Время рожать. Россия, начало XXI века. Лучшие молодые писатели (Белобров, Попов) - страница 24

Она ушла, торопливо прикрывшись тяжелыми веками. А было что прикрывать — в ней сквозила нагота душевная раненая — потом понял.

Ушла, чтобы на следующий день позвонить. Вся светилась апрельской звонкой нежностью, девичьим испугом. Дубовый, я и по проводам это понял.

Она примчалась по первому кличу. «Представляешь, эту дуру, Гальку, познакомила с хорошим, положительным дядькой. Завгар, с машиной, с образованием. Ну ты помнишь Гальку. Сейчас дядьку встречаю, он и слышать о ней не хочет, всего косоротит. Ей-богу, чего-нибудь с ним учудила, миньет какой-нибудь. А Сеньку-полиглота знаешь? Они нас завезли один раз в Валуевку, в лес. Говорят, по разу пропустим, девочки, и все, для вас это, мол, не проблема. Как же, не проблема! Пришлось на ходу из машины выпрыгивать, вот гадство, весь каблук сломала, у-у-у-жас!» Когда она так тянула это слово, то вся, как на цыпочках, приподнималась и как будто тянулась губками за конфеткой. Выражение лица становилось детски-мечтательным и беззащитным, будто наку разглядела в сплошном ужасе, в который превратила свою жизнь.

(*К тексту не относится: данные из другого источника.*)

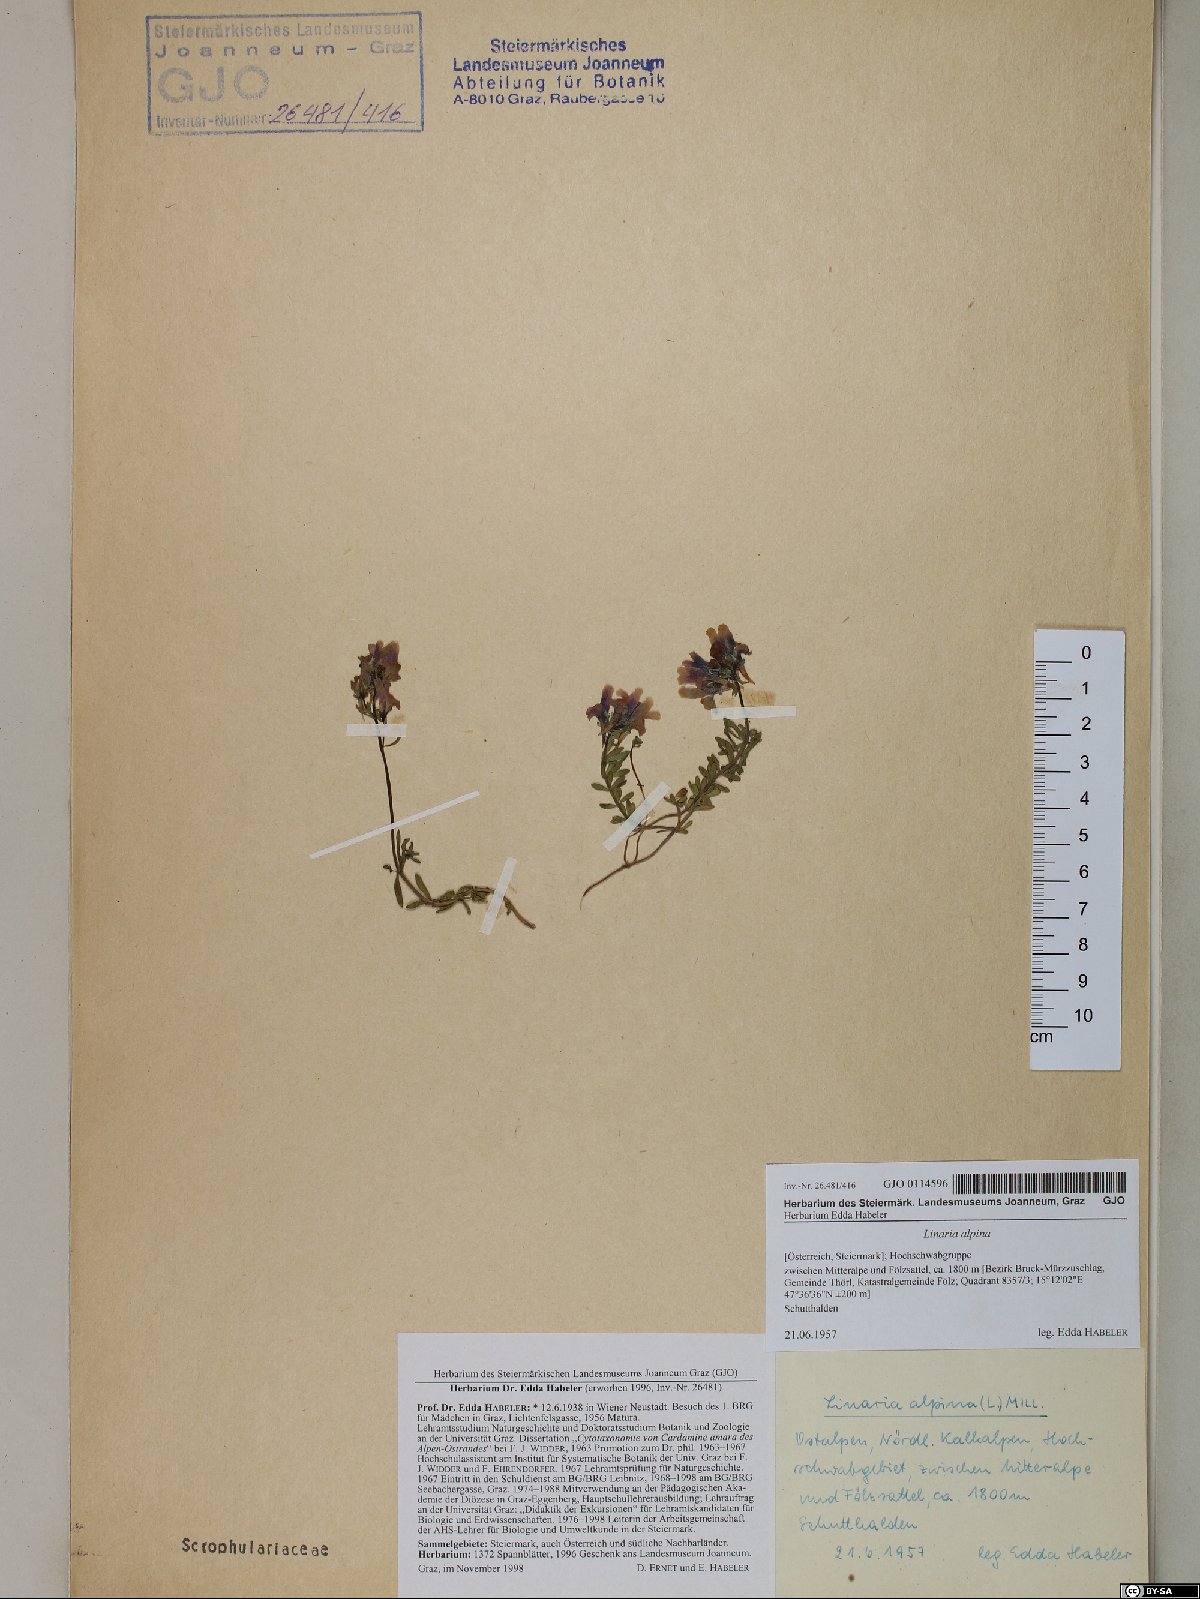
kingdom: Plantae
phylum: Tracheophyta
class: Magnoliopsida
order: Lamiales
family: Plantaginaceae
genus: Linaria
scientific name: Linaria alpina
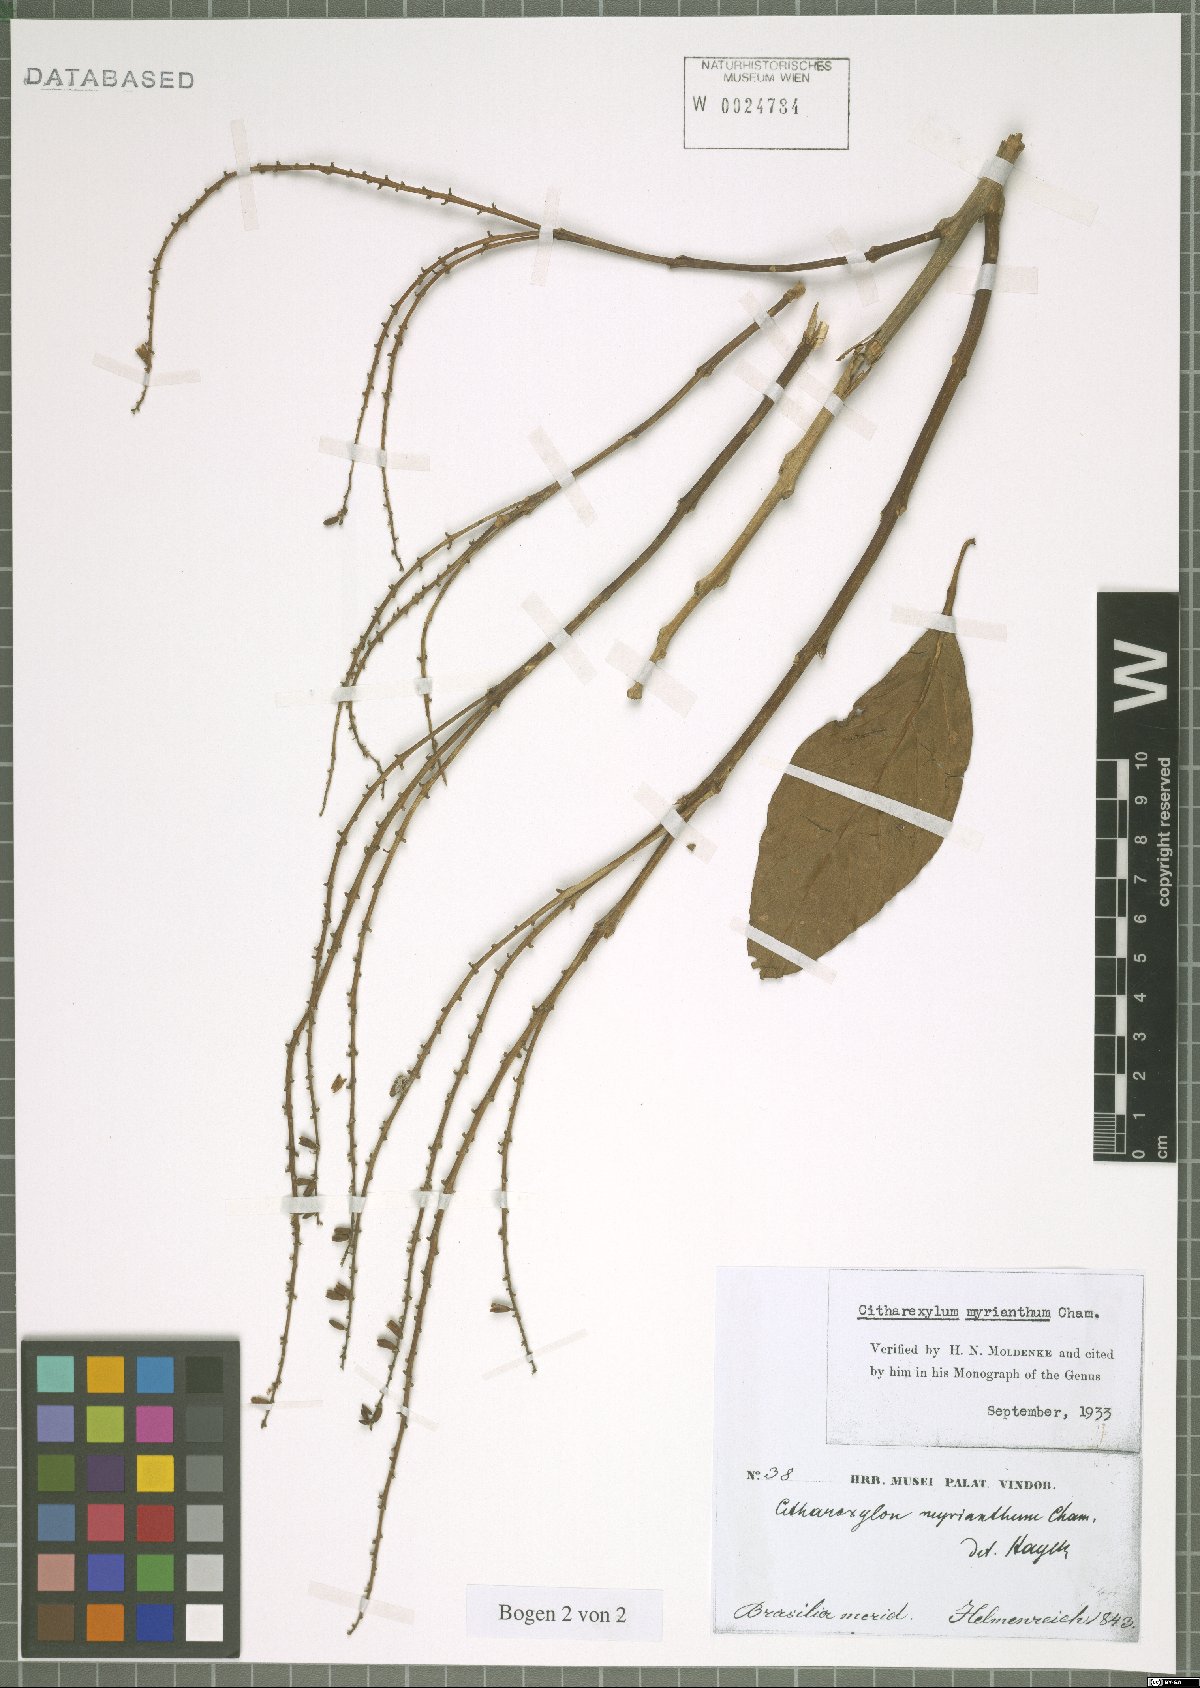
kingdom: Plantae
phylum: Tracheophyta
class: Magnoliopsida
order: Lamiales
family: Verbenaceae
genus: Citharexylum
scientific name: Citharexylum myrianthum
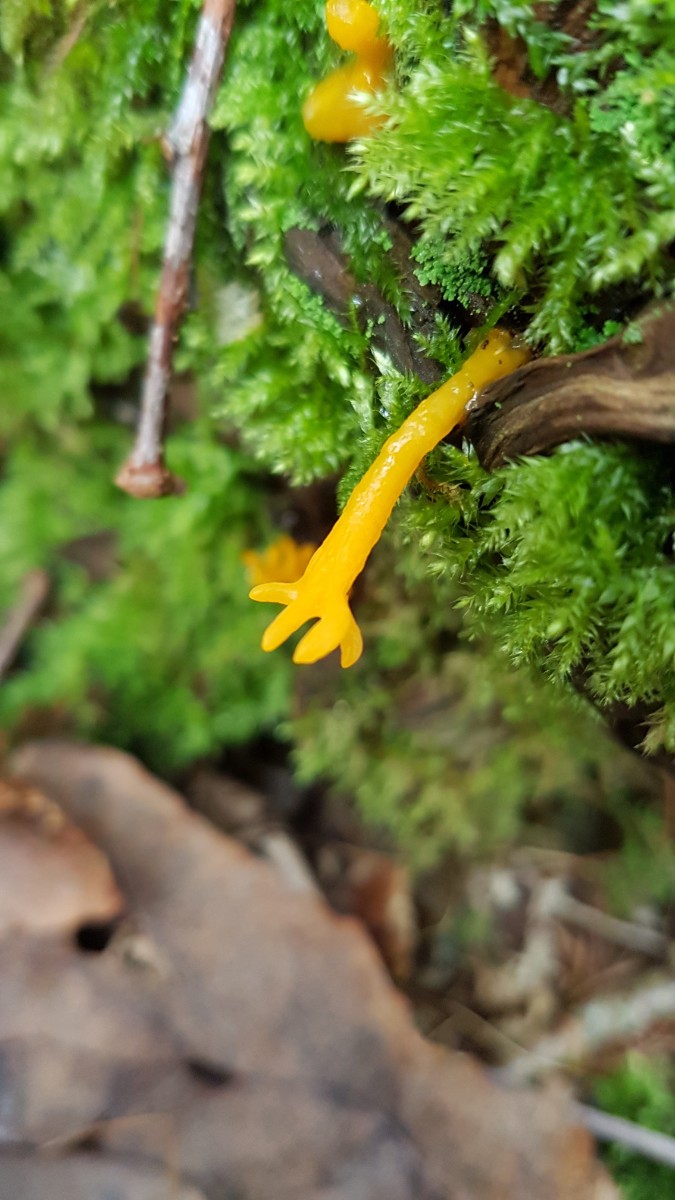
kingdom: Fungi
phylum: Basidiomycota
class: Dacrymycetes
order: Dacrymycetales
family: Dacrymycetaceae
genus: Calocera
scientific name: Calocera viscosa
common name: almindelig guldgaffel
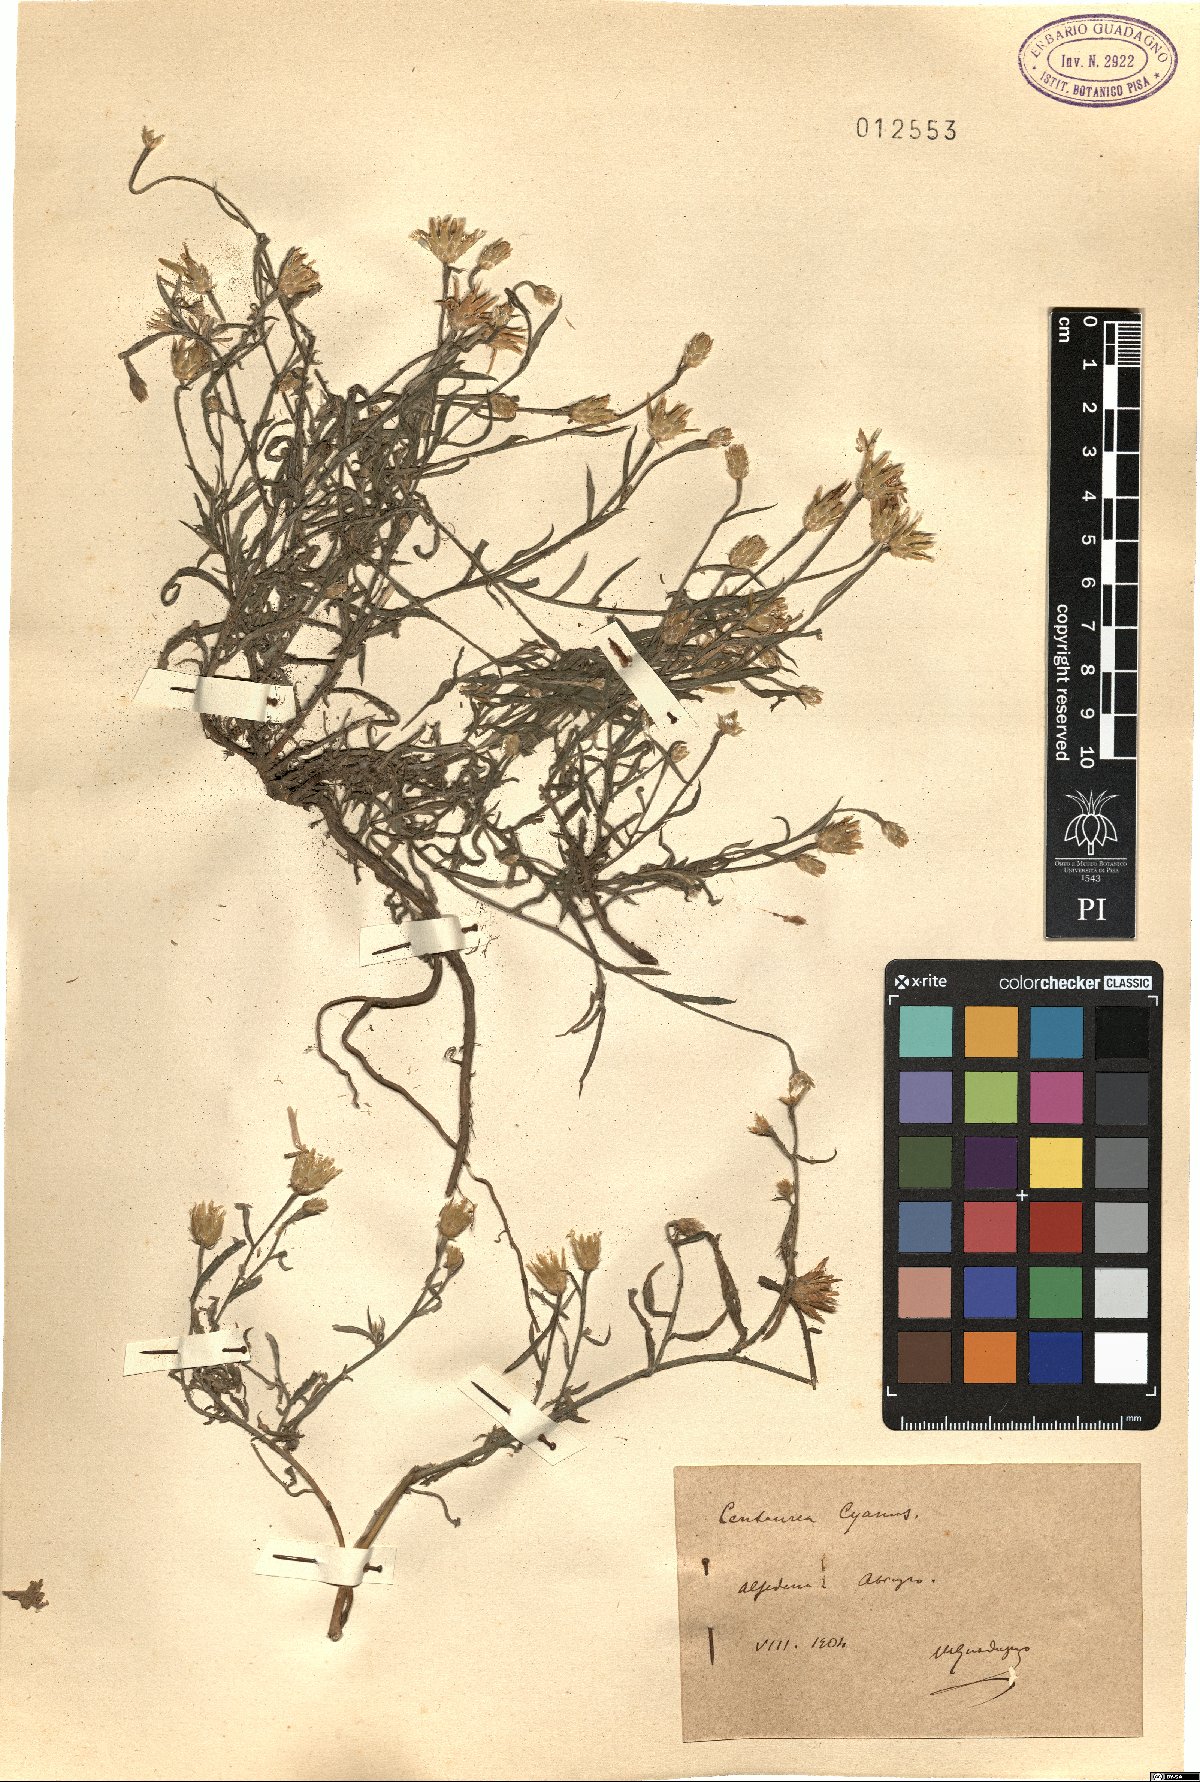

В этот момент меня огорошило остро-распираторной жалостью. Захотелось к груди прижать и под крылышком приютить размалеванного белилами подранка, подкидыша, птичку остроклювую. Я тут же мысленно себя высек и пальцем погрозил: «Ты что? Сдурел?! Нашел кого жалеть! Шлюха ведь и не более того. Обрел, тоже, дурочку! Наплевать ей мысленно в бесстыжую рожу, и все дела».

Ее же несло: «А Светка-Роттердам — это же кошмар ходячий. Весь город ее пользовал. Вот это слава, лучшая минетчица-профессионалка, фу-у-жас. А Наташка меня затащила к неграм в общагу, давай, говорит, доллары зарабатывать. Представляешь, за деньги трахается, вот скотина. Пришлось на простыне из окна спускаться, весь чулок по шву разошелся, так жалко, у-ужас!

А у нас соседка, представляешь, по вене ширяется. Все ныла, достань, достань морфину, дед от болей на стенку лезет. Ну я и достала. Захожу к ней кофейку попить, а она в отрубях. Не понимаю: как можно так не щадить себя, семью?! Фу, они противные, эти наркоманки, да еще с каждым встречным в постель. Это ж как надо себя не уважать. Да еще все руки в синяках и чулки купить не на что. У-у-жасный кошмар».

«Погоди, Софа. — Останавливаю словоизвержение. — Давай я тебе что-нибудь расскажу». «У тебя много было женщин?» «Ну-у… штук пятьсот». Пауза. «Вот одна доктор наук была…» И я начинаю перечень. Сонька смотрит долгим взглядом, как будто отключилась.

Потом я раздеваю ее перед зеркалом. Она упирается, дрожит, принимает позы античных Венер, прижимая одежонку к груди, отворачивается от зеркала, стесняется. И струится, тихая, в моих ладонях.